Here we describe the decoding flow for CAVLC. First, each block performs a decoding process using the input bitstreams and then outputs the syntax elements and the codeword length. After the decoding process is finished, syntax elements are used to form 4×4 or 2×2 residual blocks, and codeword lengths are used to calculate valid bits. The process of calculating valid bits is shown in Fig. 2 . After the decoding of each step is finished, if the accumulated codeword length is less than 64 bits, the left path is followed. The CL_MUX selects the codeword length of the current decoding block and the Bitstream_shifter is shifted by the selected value. Thus, the Bitstream_shifter is aligned and used for the input bitstreams of the next decoding block. However, if the accumulated codeword length exceeds 64 bits, the right path, which is similar to the previous process, is used. The accumulator is updated by using the previous codeword length, the current codeword length, and the length of Bitstream_ shifter, which is 64. The barrel shifter is aligned by the new bitstreams in the input buffer (R1, R2) and is then shifted by the value in the accumulator.

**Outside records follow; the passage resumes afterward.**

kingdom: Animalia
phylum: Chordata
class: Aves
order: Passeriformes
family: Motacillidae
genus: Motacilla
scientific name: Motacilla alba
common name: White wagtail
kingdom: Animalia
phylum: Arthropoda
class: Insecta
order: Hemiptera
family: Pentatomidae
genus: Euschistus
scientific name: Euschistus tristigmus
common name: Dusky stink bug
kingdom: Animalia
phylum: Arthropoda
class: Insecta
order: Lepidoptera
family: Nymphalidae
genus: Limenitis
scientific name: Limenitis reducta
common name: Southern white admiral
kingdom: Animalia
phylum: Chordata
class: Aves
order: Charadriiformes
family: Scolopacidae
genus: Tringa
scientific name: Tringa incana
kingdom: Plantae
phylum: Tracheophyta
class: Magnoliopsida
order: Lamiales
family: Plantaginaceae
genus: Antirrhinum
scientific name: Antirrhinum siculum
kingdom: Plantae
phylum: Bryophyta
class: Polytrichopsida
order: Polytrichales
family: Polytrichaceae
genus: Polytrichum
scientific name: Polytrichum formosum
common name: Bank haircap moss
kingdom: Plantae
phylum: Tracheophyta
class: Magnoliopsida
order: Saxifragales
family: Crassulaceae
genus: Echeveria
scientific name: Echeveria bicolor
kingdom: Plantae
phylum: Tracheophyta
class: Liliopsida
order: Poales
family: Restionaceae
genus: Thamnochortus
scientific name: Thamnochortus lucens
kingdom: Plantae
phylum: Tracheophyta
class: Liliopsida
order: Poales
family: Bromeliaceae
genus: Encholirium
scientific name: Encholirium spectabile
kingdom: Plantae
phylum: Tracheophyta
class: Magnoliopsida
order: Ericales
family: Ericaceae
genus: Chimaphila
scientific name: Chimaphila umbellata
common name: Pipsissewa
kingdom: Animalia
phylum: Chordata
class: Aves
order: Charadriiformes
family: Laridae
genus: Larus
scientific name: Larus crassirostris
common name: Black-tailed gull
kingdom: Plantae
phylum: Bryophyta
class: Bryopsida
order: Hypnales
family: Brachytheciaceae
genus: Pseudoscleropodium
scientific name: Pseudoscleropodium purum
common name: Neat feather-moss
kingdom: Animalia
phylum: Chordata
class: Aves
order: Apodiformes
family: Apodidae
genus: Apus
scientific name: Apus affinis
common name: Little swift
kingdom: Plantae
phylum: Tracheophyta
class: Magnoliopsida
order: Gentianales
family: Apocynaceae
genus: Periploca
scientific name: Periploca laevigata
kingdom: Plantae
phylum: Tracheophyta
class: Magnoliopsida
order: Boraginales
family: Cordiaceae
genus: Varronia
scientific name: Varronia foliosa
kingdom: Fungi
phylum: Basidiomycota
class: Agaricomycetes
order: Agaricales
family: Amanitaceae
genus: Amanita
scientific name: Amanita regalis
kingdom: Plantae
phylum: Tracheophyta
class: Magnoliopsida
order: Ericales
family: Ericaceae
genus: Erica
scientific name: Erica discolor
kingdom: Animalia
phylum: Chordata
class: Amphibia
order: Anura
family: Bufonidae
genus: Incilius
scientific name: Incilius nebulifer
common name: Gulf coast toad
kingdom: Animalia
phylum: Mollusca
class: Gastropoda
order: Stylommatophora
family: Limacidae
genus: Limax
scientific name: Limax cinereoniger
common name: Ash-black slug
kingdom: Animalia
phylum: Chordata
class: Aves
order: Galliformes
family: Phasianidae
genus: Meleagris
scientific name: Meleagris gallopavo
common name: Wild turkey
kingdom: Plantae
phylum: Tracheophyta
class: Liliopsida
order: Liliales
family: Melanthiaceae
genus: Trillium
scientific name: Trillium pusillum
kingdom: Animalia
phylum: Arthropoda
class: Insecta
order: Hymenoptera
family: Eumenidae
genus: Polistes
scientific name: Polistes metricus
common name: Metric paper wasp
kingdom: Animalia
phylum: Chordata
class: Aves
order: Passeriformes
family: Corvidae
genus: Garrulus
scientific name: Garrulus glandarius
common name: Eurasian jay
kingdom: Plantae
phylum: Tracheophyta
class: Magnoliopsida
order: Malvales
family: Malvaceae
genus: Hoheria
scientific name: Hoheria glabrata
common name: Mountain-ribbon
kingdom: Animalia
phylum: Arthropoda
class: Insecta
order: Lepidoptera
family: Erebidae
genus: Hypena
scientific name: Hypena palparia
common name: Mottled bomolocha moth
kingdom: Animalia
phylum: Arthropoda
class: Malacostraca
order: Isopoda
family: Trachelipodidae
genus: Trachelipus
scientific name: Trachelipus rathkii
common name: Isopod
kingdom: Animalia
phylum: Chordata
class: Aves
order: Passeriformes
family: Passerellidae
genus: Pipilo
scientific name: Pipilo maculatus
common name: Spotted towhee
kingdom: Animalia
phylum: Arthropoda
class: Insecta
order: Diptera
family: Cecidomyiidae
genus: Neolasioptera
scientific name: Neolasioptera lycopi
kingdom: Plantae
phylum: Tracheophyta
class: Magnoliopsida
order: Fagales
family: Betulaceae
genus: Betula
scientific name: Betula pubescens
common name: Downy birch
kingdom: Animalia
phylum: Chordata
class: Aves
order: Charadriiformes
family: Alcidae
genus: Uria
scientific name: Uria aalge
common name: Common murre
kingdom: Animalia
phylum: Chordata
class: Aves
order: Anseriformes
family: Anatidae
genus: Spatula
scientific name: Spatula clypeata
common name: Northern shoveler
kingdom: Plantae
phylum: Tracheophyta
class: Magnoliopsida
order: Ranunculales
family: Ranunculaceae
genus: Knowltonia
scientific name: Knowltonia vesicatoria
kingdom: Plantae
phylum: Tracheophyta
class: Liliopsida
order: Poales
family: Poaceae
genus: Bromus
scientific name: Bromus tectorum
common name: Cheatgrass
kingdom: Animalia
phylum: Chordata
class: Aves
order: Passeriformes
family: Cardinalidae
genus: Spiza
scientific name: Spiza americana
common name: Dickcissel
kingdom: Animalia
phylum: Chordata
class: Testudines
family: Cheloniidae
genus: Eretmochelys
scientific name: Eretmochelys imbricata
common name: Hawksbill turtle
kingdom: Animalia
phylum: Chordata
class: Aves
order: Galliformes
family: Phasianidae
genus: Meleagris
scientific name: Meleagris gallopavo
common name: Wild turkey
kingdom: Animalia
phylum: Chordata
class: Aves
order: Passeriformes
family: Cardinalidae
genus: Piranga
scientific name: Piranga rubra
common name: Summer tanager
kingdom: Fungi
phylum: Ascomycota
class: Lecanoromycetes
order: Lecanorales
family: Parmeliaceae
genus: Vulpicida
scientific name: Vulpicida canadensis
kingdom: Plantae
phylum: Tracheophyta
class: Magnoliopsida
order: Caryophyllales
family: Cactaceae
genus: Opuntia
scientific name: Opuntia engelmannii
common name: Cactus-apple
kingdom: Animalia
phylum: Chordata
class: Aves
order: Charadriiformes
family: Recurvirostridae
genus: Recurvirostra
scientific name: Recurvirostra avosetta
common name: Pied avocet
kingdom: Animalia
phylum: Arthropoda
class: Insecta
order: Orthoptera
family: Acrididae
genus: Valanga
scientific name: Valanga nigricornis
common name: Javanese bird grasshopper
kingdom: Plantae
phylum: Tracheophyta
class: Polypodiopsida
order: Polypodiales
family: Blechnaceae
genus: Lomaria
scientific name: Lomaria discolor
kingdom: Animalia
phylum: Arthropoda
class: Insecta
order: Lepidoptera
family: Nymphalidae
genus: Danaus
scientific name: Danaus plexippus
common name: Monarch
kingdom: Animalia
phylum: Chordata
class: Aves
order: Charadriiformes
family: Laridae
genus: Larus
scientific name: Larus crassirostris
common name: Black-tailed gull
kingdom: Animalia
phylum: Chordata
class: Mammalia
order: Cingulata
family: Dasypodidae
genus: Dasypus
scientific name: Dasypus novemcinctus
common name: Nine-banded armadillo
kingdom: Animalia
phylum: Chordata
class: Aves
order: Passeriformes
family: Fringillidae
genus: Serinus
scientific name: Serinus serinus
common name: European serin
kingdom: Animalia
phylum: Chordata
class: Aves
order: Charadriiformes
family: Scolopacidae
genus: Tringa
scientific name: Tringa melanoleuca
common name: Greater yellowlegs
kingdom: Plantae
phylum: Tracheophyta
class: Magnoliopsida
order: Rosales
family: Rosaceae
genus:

The aligned bitstreams are transferred to the next decoding block through the Bitstream_shifter. The process of obtaining valid bits is performed repetitively until the decoding process is finished.
Since the right path requires more steps to calculate valid bits than the left path, the left path must be selected more often than the right path to reduce the computation time. Because the average codeword length per 4×4 blocks is less than 64, a 64-bit Bitstream_shifter is used instead of a Bitstream_shifter with a length of 32 bits. Figure 3 shows the codeword length 
III. Performance Analysis Result
In this section, we compare the performance of the proposed architecture with that of the previous architecture [4] , [5] . The proposed CAVLC decoder was designed using Verilog HDL and was tested using Xilinx Virtex4 LX160 FPGA. The test pattern was generated by JM9.6 using QCIF-size images. It was successfully verified at 10 MHz, and the average number of cycles for one macroblock was 126. Therefore, the proposed CAVLC decoder can sufficiently decode QCIF-size images under 1 MHz. Table 2 shows the performance comparison results for the proposed decoder and previous architectures. Since the proposed CAVLC decoder can decode 1920×1088 30 fps video at 30.8 MHz, the processing time is reduced by 59%, 33%, and 8% compared with those of [4] , [5] , and [6] . The proposed architecture was synthesized with a 0.18 µm CMOS standard cell library. The hardware complexity comparisons are shown in the last column of Table 2 . Since the proposed CAVLC decoder reduces the operation clock without increasing hardware complexity, it can save power.
IV. Conclusion
In this paper, a new hardware architecture for a high-speed H.264 CAVLC decoder is proposed. Previous architectures require several cycles for the calculation of valid bits between blocks. If the number of iterations to obtain the valid bits is increased, the processing time of the CAVLC is increased. Therefore, for the high-speed CAVLC decoder, we combined the Total_coeff and T1 blocks into one step and also reduced the time to calculate valid bits by shifting the Bitstream_shifter directly without calculation in the controller. Using these two methods, the required processing time to decode a macroblock was reduced by 8 to 59% compared with previous architectures. The implementation results show that the proposed architecture can decode 1920×1088 30 fps video with 13.2k logic gates at a 30.8 MHz clock.